═══ SOURCE EXTRACT

2. maggio 2016
Eva Franch giving the keynote address at the Vectorworks Design Summit (Photographs by John Hill/World-Architects, unless noted otherwise)
Last week Eva Franch i Gilabert, Chief Curator and Executive Director of the Storefront for Art and Architecture in New York, gave the keynote address at the Vectorworks Design Summit in Chicago. World-Architects editor John Hill spoke with Franch after her talk to find out more about some of her initiatives.
In her 70-minute, rapid-fire talk, Franch barreled through the bevy of exhibitions, publications, competitions, events, parties, websites, and even TV broadcasts that she has organized at the Storefront for Art and Architecture since taking the institution's helm in 2010. It was an invigorating talk that woke up the 600-plus throng of Summit attendees in the crowd and asked them to go beyond their comfort zones. In the first half of the talk Franch focused on OfficeUS, a long-term project geared to producing a "new space of architectural practice"; it began as the US pavilion at the 2014 Venice Architecture Biennale and will soon see the publication of the third of four planned books. Franch then moved on to the numerous other Storefront undertakings, a couple of which I asked her about after the keynote. An edited transcript of our conversation follows.
OfficeUS at 2014 Venice Biennale
John Hill: In the keynote you spoke about the Storefront International Series, which had its first iteration in the Dominic Republic in 2013 and that Vectorworks sponsored. Can you say more about that series, particularly in regard to how the Storefront has broken out of the confines of its triangular space on Kenmare Street?

══════
═══ SOURCE DATA

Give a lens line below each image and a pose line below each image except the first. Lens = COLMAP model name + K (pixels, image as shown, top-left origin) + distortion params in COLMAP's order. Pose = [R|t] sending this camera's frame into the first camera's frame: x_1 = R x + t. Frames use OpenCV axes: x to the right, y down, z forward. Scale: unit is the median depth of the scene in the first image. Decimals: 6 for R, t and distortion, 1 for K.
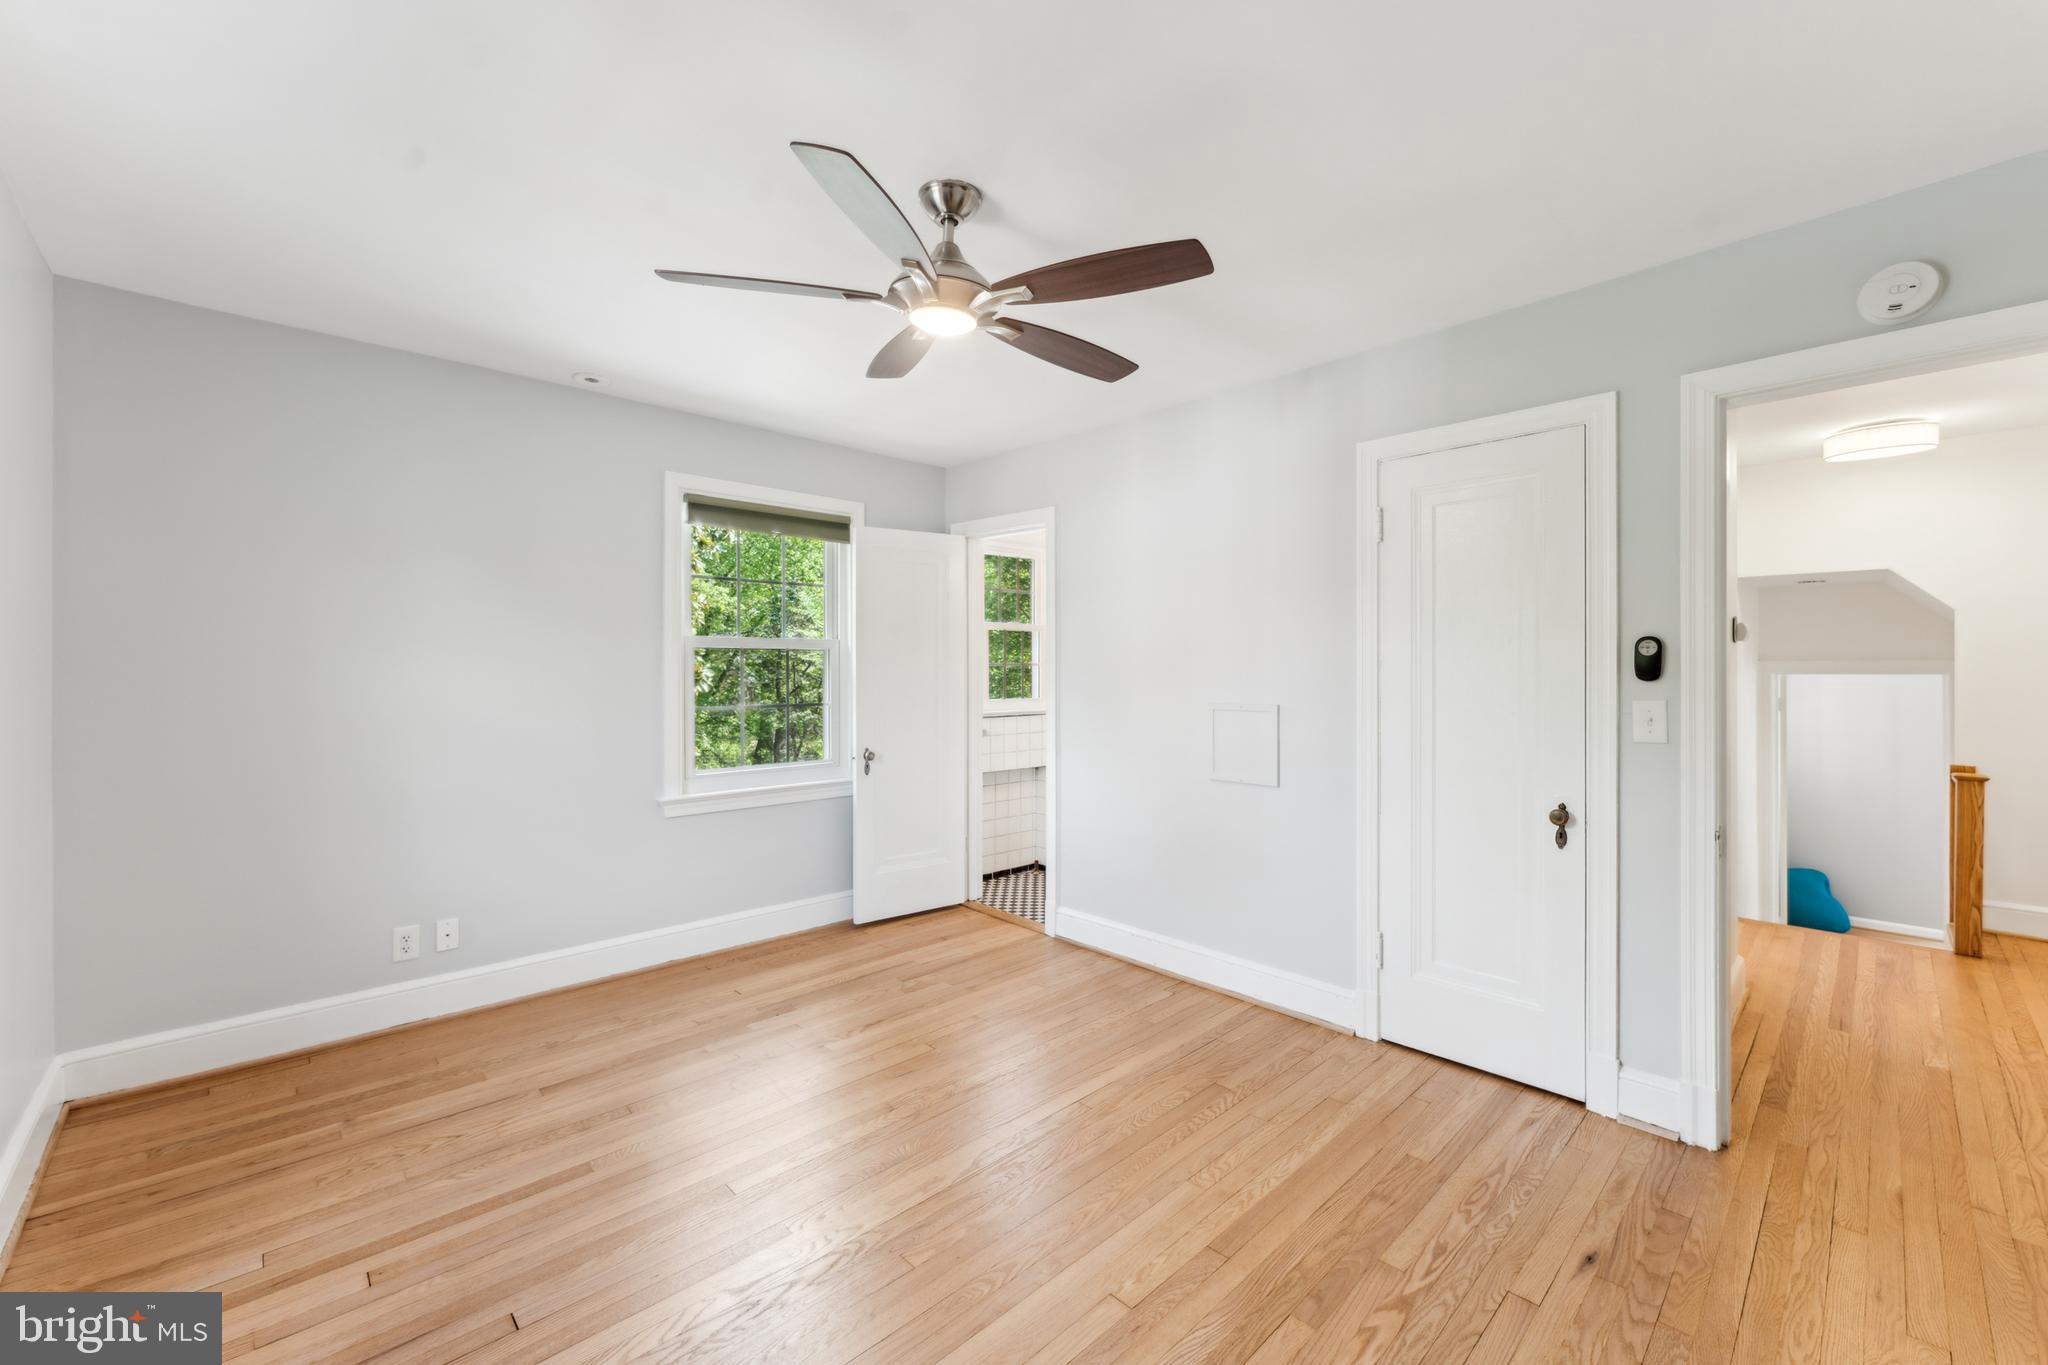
lens RADIAL K [[828.5, 0, 1022.6], [0, 828.5, 675.3], [0, 0, 1]] dist [0.000009, -0.000042]
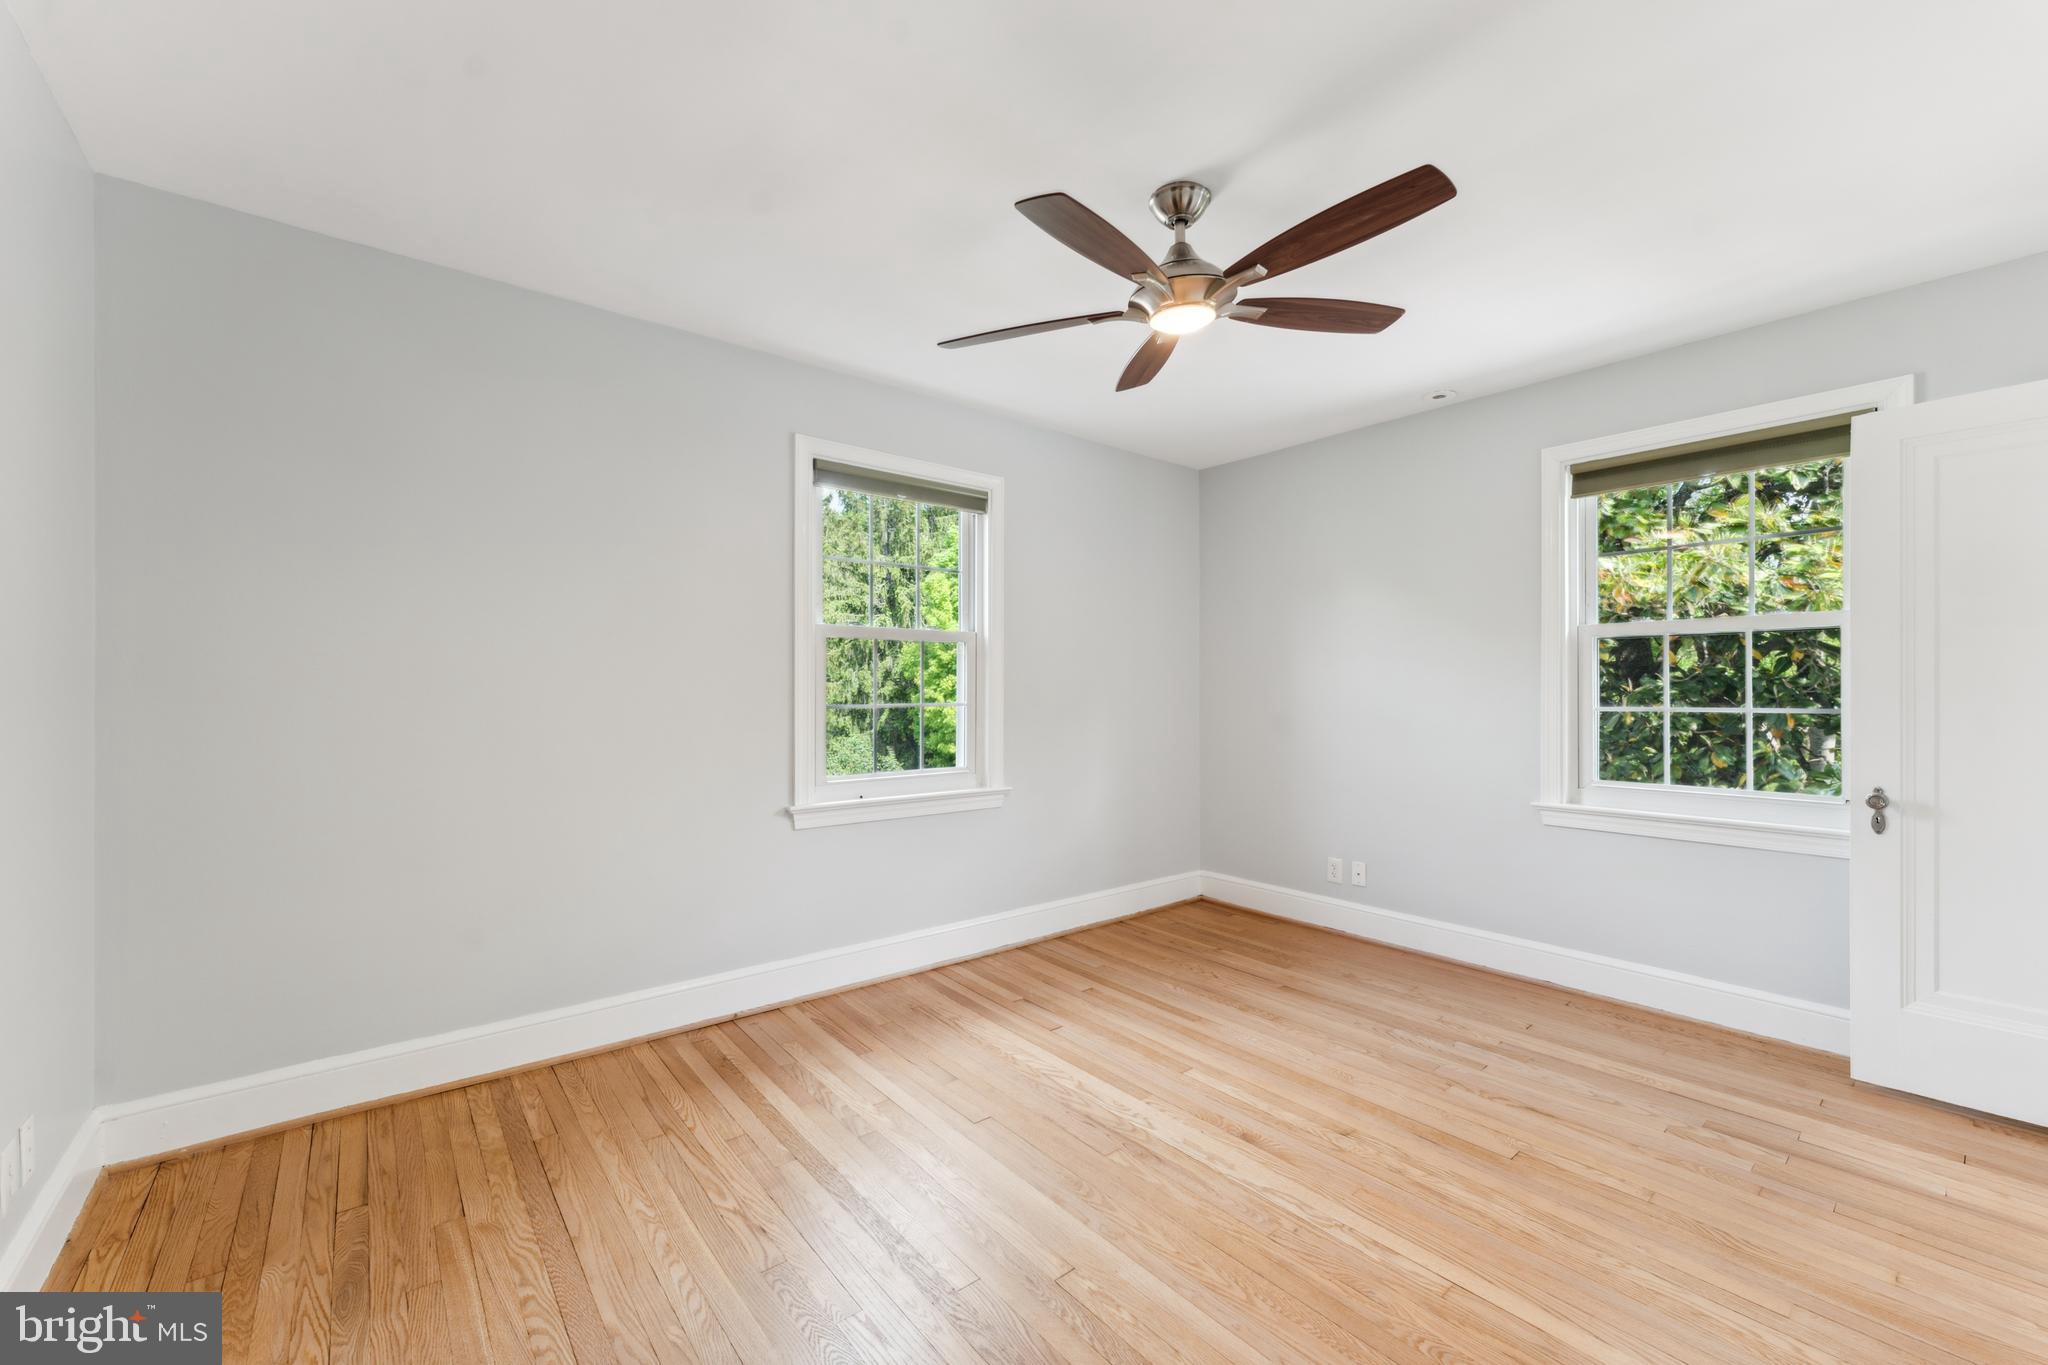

══════

From the Eva Franch interview, print word for word the stretch that opens with the words "Last week Eva" and closes with "of her initiatives.".

EXPECTED OUTPUT ::
Last week Eva Franch i Gilabert, Chief Curator and Executive Director of the Storefront for Art and Architecture in New York, gave the keynote address at the Vectorworks Design Summit in Chicago. World-Architects editor John Hill spoke with Franch after her talk to find out more about some of her initiatives.